Saturday, November 17, 2007

Lk 11, 15-22 By the finger of God I drive out demons

(Lk 11, 15-22) By the finger of God I drive out demons
[15] Some of them said, "By the power of Beelzebul, the prince of demons, he drives out demons." [16] Others, to test him, asked him for a sign from heaven. [17] But he knew their thoughts and said to them, "Every kingdom divided against itself will be laid waste and house will fall against house. [18] And if Satan is divided against himself, how will his kingdom stand? For you say that it is by Beelzebul that I drive out demons. [19] If I, then, drive out demons by Beelzebul, by whom do your own people drive them out? Therefore they will be your judges. [20] But if it is by the finger of God that (I) drive out demons, then the kingdom of God has come upon you. [21] When a strong man fully armed guards his palace, his possessions are safe. [22] But when one stronger than he attacks and overcomes him, he takes away the armor on which he relied and distributes the spoils.

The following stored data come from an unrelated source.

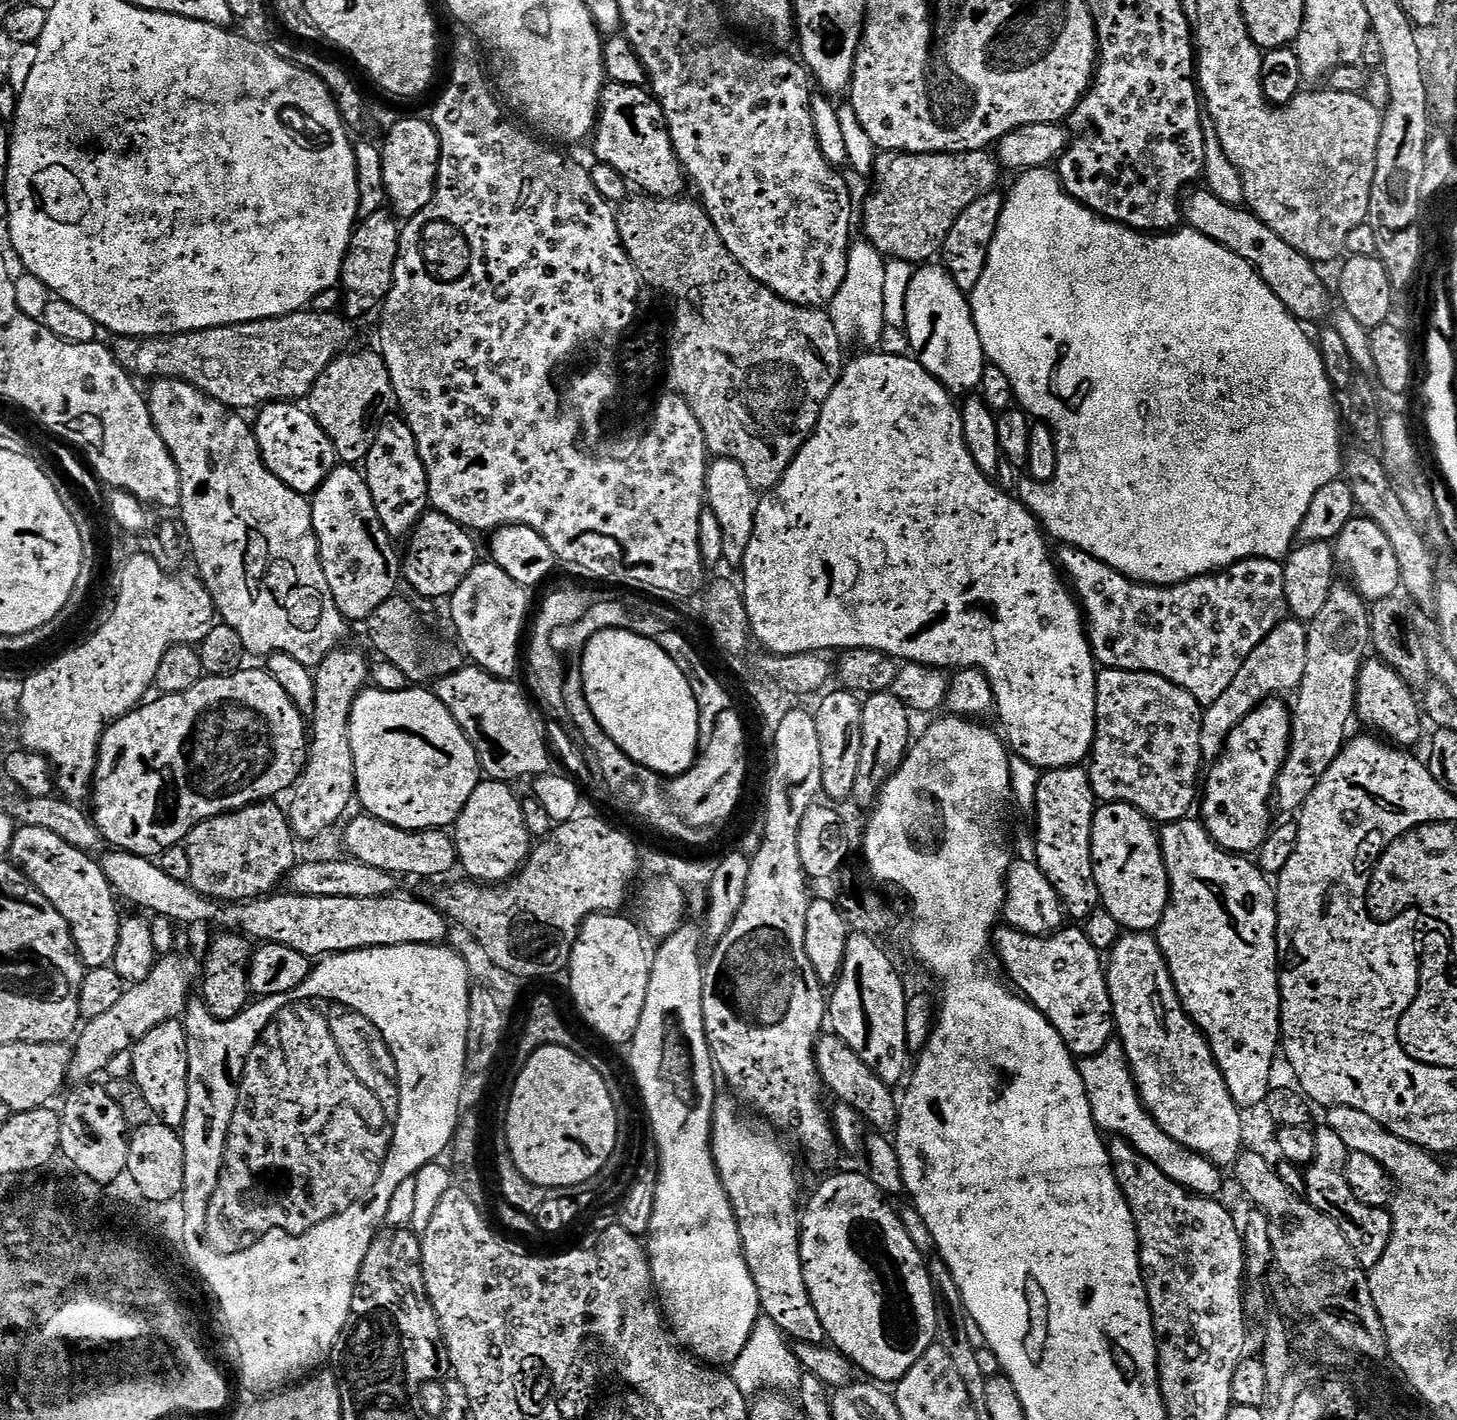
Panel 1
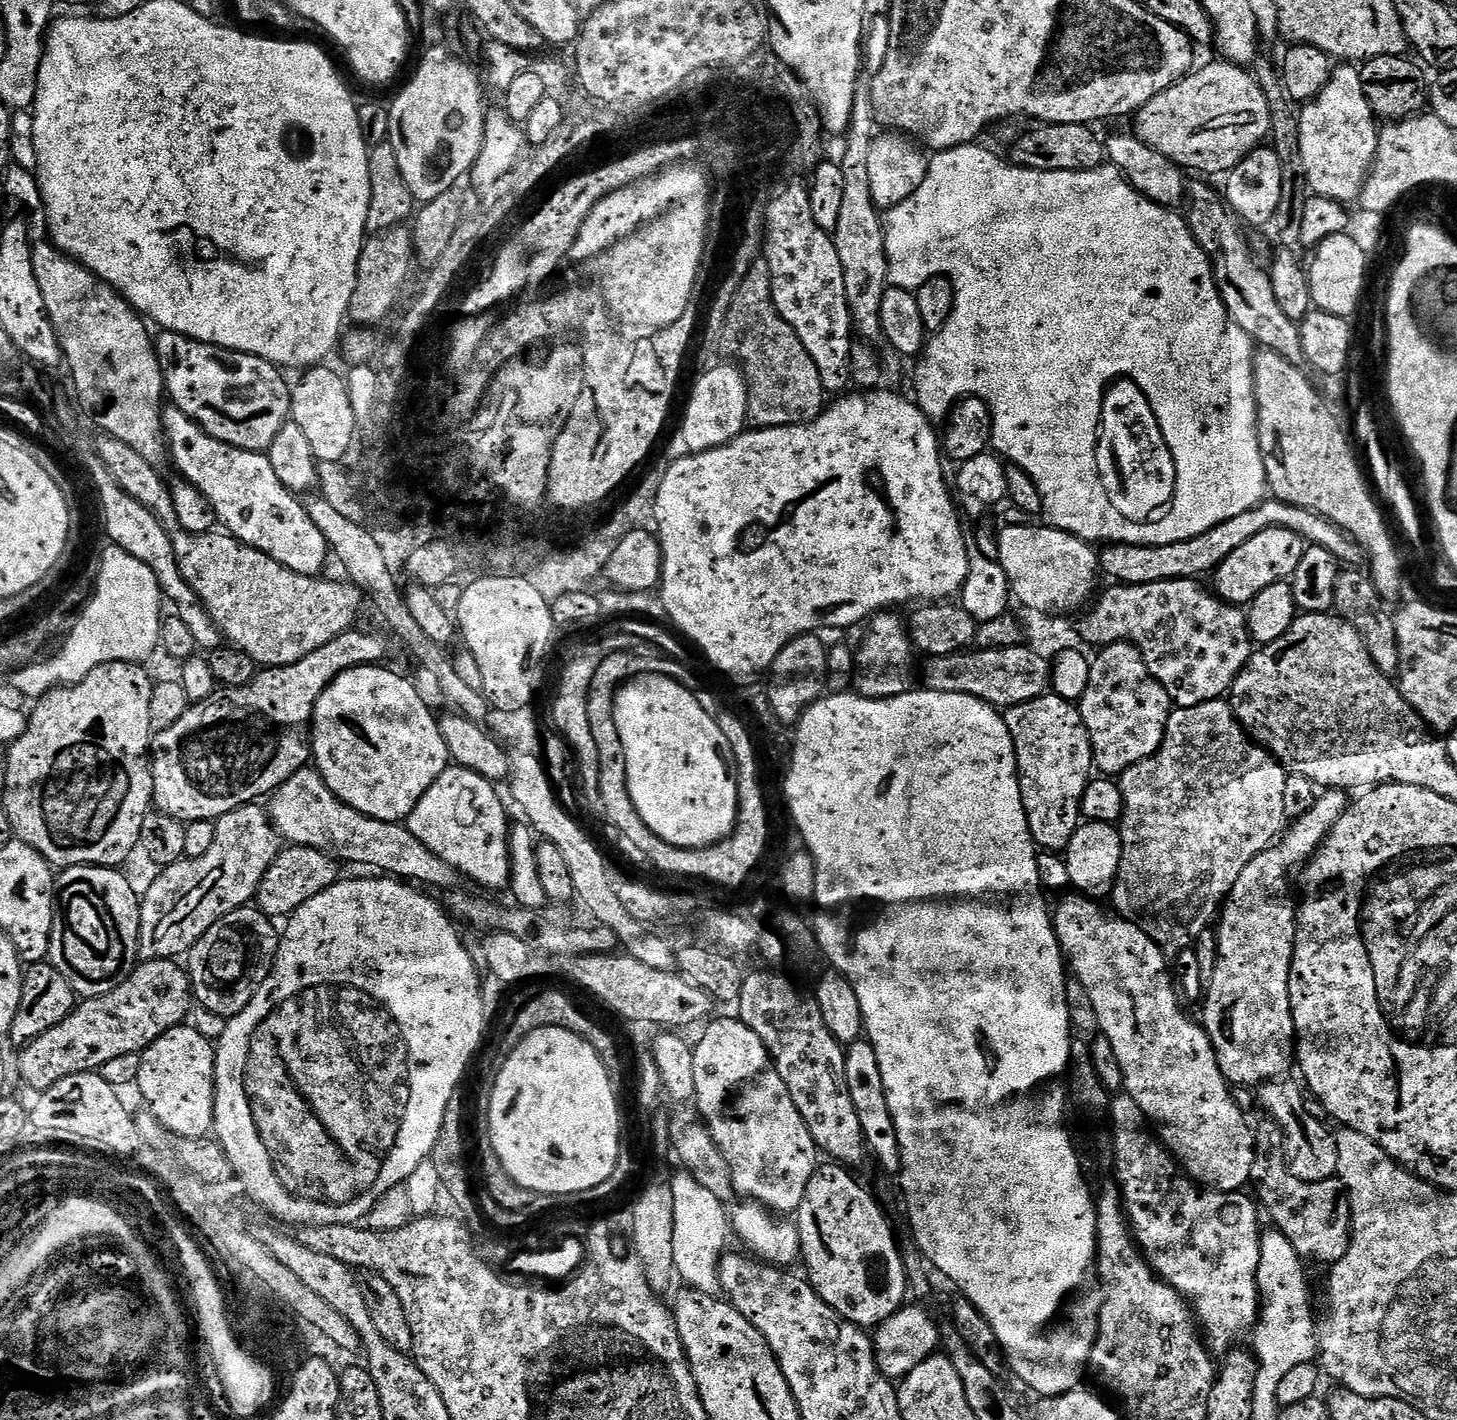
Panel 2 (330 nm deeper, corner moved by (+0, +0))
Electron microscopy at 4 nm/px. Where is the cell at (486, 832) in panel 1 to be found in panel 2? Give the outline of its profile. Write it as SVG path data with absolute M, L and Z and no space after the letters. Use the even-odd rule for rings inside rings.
M449 766L446 771L422 794L418 806L409 814L406 826L426 850L438 854L442 862L450 862L454 870L460 872L465 881L473 880L476 884L481 884L484 888L504 888L509 887L512 879L512 859L508 853L508 833L510 823L508 816L504 813L504 804L500 801L500 796L496 793L497 785L493 781L482 778L474 770L459 766Z

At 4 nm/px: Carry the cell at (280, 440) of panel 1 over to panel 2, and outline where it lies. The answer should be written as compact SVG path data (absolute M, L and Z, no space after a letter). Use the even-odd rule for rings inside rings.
M161 331L159 335L154 343L167 399L201 424L211 436L218 438L218 442L226 442L232 448L267 453L274 438L278 438L278 430L289 423L292 415L292 393L290 384L284 381L285 373L269 360L247 356L245 352L231 352L229 348L201 344L199 340L177 332Z

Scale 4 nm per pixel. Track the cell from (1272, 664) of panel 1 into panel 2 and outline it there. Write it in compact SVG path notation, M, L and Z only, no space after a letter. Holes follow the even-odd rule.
M1221 698L1202 702L1198 706L1176 708L1168 715L1168 725L1162 746L1148 760L1130 766L1118 777L1120 793L1124 799L1124 814L1118 821L1120 837L1122 838L1122 858L1116 875L1116 885L1112 887L1110 901L1115 915L1124 917L1134 926L1141 928L1147 935L1165 950L1191 949L1203 931L1217 919L1222 905L1228 899L1228 891L1238 882L1238 874L1250 866L1250 862L1258 854L1272 847L1274 841L1285 831L1286 810L1284 809L1284 788L1289 773L1283 764L1272 753L1261 748L1251 736L1245 732L1242 725L1232 715L1232 706L1227 699Z

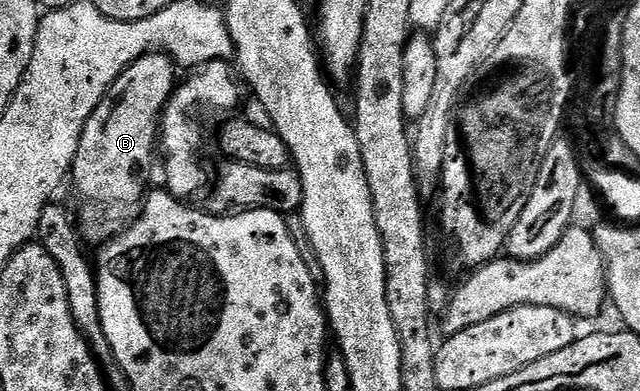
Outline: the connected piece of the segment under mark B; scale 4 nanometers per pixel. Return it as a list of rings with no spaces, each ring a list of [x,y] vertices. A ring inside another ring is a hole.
[[[146,53],[119,73],[79,137],[71,183],[73,179],[78,197],[85,202],[81,215],[79,211],[79,226],[88,238],[112,239],[122,228],[120,221],[132,218],[145,202],[153,146],[159,143],[159,120],[178,82],[174,60],[168,54],[153,54]]]

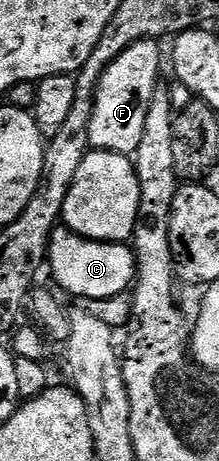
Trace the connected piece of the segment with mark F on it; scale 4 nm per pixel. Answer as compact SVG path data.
M155 40L133 44L105 68L95 90L93 120L89 124L89 140L94 149L131 156L134 155L137 144L141 144L145 112L149 112L149 100L153 100L153 92L161 82L159 46L160 43Z

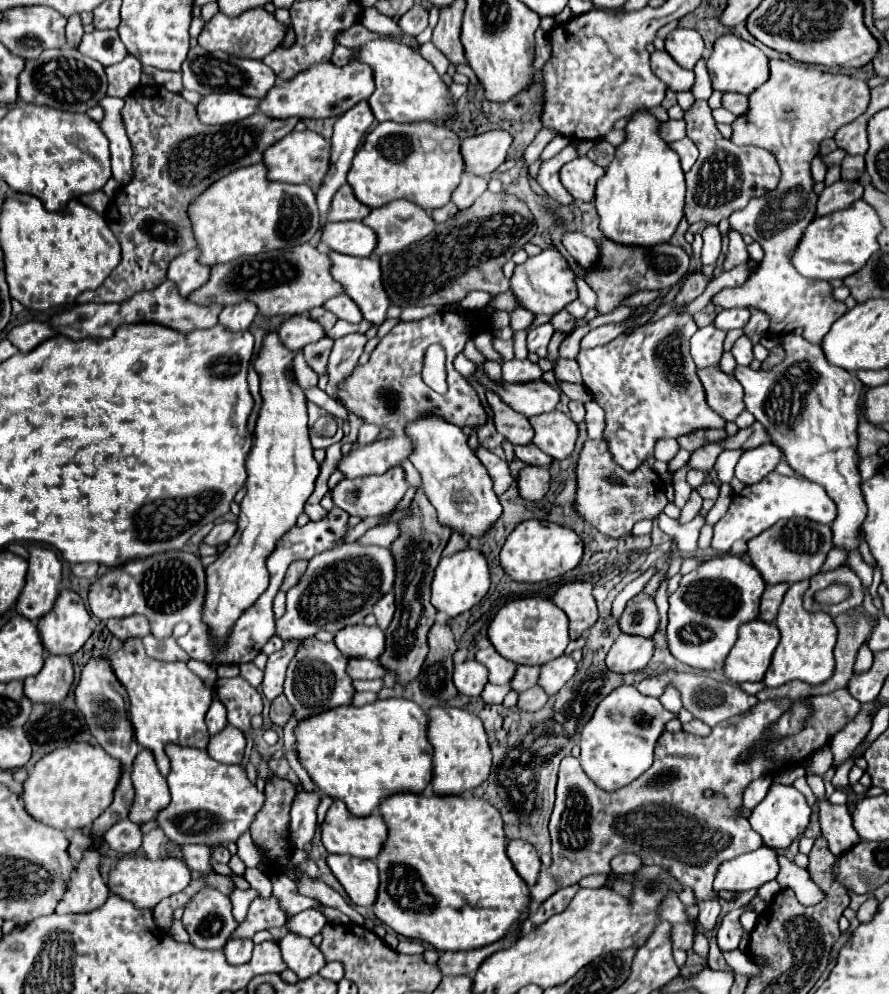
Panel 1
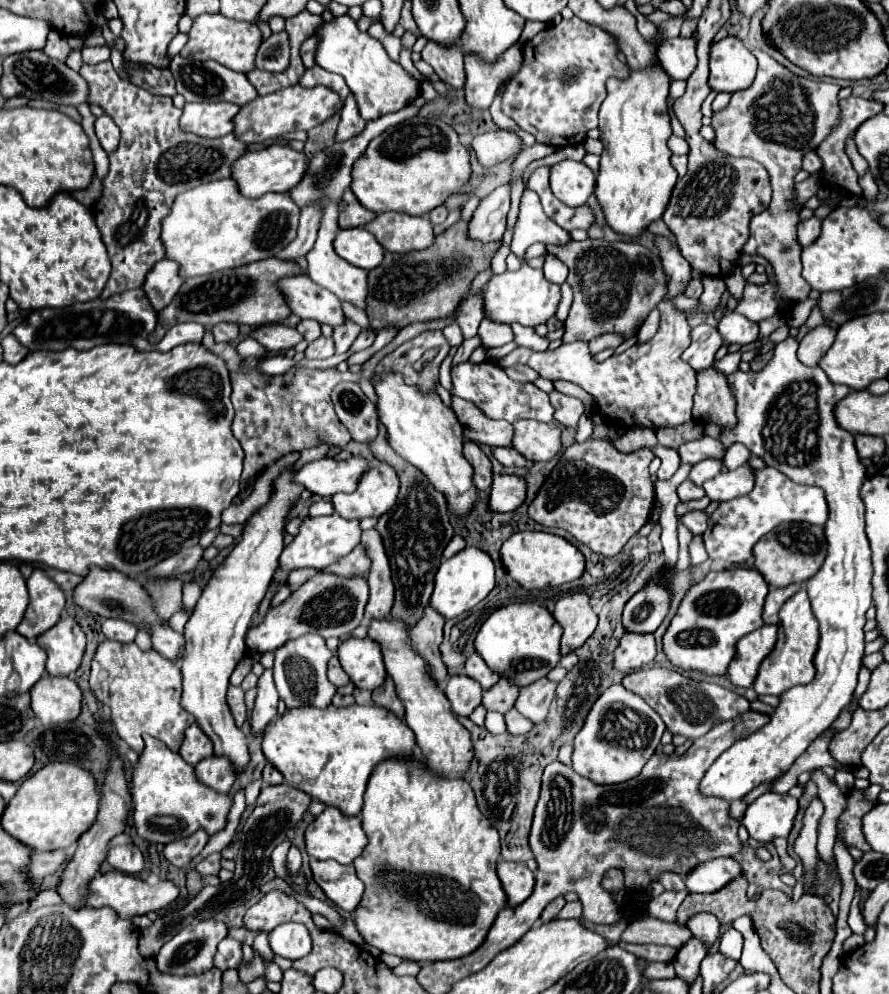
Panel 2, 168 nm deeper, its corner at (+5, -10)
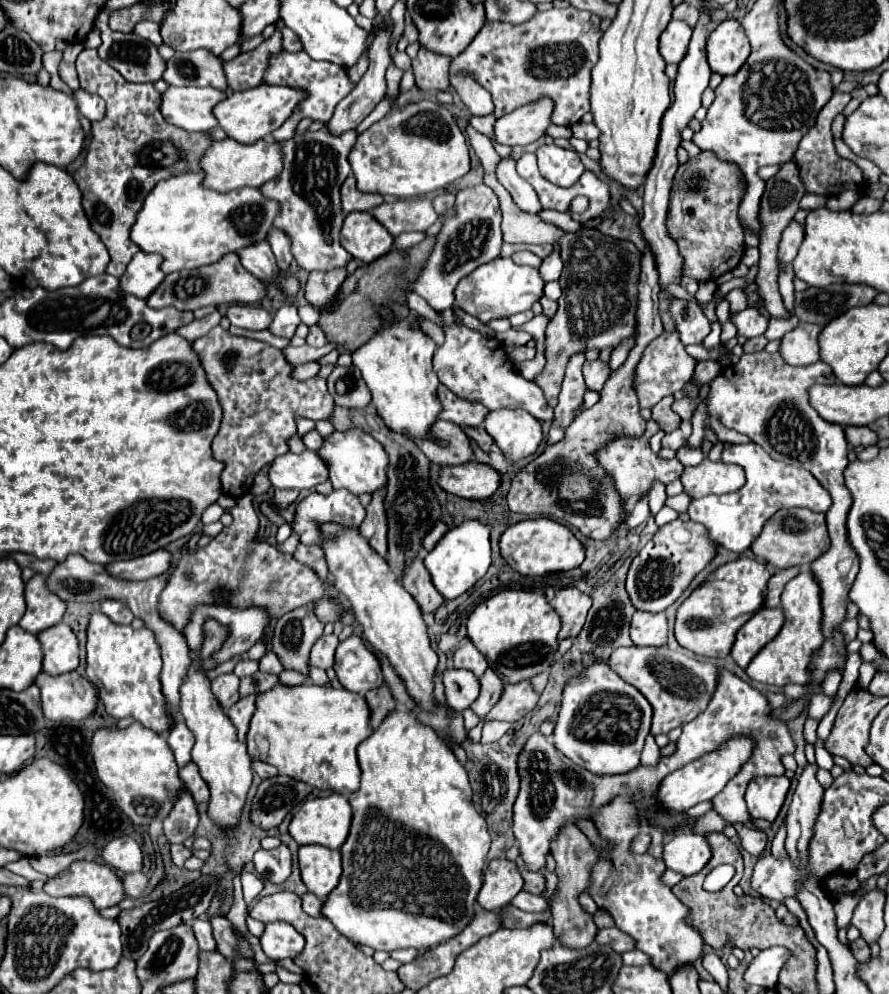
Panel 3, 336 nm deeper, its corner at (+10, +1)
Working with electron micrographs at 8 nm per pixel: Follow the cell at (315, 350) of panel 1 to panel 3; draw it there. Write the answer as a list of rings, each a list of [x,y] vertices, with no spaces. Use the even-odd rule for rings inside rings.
[[[312,325],[310,331],[308,331],[308,337],[306,337],[306,343],[312,345],[312,347],[322,347],[326,345],[326,335],[322,333],[322,329],[318,325]]]

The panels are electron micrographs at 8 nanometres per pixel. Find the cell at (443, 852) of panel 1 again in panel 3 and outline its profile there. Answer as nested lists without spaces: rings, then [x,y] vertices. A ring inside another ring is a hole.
[[[394,709],[358,749],[362,781],[350,795],[352,825],[342,851],[342,877],[326,897],[322,913],[340,935],[356,945],[394,951],[404,947],[426,949],[458,935],[474,913],[490,835],[486,821],[472,805],[466,769],[436,731],[422,725],[408,711]]]

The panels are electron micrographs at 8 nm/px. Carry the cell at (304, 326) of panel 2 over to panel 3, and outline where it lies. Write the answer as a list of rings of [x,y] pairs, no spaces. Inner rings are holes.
[[[286,305],[282,309],[276,311],[276,315],[272,317],[272,323],[268,327],[268,331],[276,337],[286,337],[290,339],[296,331],[296,327],[300,325],[300,317],[298,317],[298,309],[294,305]]]

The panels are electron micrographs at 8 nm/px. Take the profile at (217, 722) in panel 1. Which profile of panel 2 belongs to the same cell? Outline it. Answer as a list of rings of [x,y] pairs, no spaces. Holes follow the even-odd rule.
[[[191,724],[185,732],[185,740],[181,744],[179,754],[189,762],[189,764],[197,764],[199,760],[207,758],[213,754],[213,744],[207,738],[207,734],[203,734],[203,730],[199,728],[199,724]]]

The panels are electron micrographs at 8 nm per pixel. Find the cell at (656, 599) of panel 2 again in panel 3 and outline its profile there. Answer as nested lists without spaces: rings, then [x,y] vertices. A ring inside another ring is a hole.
[[[672,521],[656,531],[656,535],[644,545],[644,549],[634,557],[628,579],[626,591],[640,611],[658,613],[670,607],[692,583],[692,579],[716,557],[718,545],[710,539],[704,525],[694,521]]]

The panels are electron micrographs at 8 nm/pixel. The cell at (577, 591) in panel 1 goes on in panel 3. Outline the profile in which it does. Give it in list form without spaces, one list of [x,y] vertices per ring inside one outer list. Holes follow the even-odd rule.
[[[564,587],[554,595],[554,599],[550,603],[562,619],[562,629],[560,629],[558,637],[560,639],[576,637],[586,621],[586,613],[592,605],[590,597],[584,595],[582,591],[578,591],[576,587]]]

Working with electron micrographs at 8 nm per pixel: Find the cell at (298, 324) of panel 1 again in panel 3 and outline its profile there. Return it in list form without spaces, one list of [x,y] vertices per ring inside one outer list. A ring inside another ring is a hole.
[[[228,305],[226,317],[230,319],[232,325],[242,327],[242,329],[268,329],[272,315],[262,309],[260,305]]]

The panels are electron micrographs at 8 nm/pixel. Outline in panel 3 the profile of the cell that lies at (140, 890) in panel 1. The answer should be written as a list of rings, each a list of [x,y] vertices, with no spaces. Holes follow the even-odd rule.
[[[78,859],[64,873],[44,883],[50,897],[88,897],[96,909],[118,905],[124,899],[124,887],[118,875],[102,863]]]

(CCC 700) The finger. "It is by the finger of God that [Jesus] cast out demons" (Lk 11:20). If God's law was written on tablets of stone "by the finger of God," then the "letter from Christ" entrusted to the care of the apostles, is written "with the Spirit of the living God, not on tablets of stone, but on tablets of human hearts" (Ex 31:18; 2 Cor 3:3). (The hymn Veni Creator Spiritus invokes the Holy Spirit as the "finger of the Father's right hand" (LH, Easter Season after Ascension, Hymn at Vespers: Digitus paternae dexterae). (CCC 385) God is infinitely good and all his works are good. Yet no one can escape the experience of suffering or the evils in nature which seem to be linked to the limitations proper to creatures: and above all to the question of moral evil. Where does evil come from? "I sought whence evil comes and there was no solution", said St. Augustine (St. Augustine, Conf. 7, 7, 11: PL 32, 739), and his own painful quest would only be resolved by his conversion to the living God. For "the mystery of lawlessness" is clarified only in the light of the "mystery of our religion" (2 Thess 2:7; 1 Tim 3:16). The revelation of divine love in Christ manifested at the same time the extent of evil and the superabundance of grace (Cf. Rom 5:20). We must therefore approach the question of the origin of evil by fixing the eyes of our faith on him who alone is its conqueror (Cf. Lk 11:21-22; Jn 16:11; 1 Jn 3:8).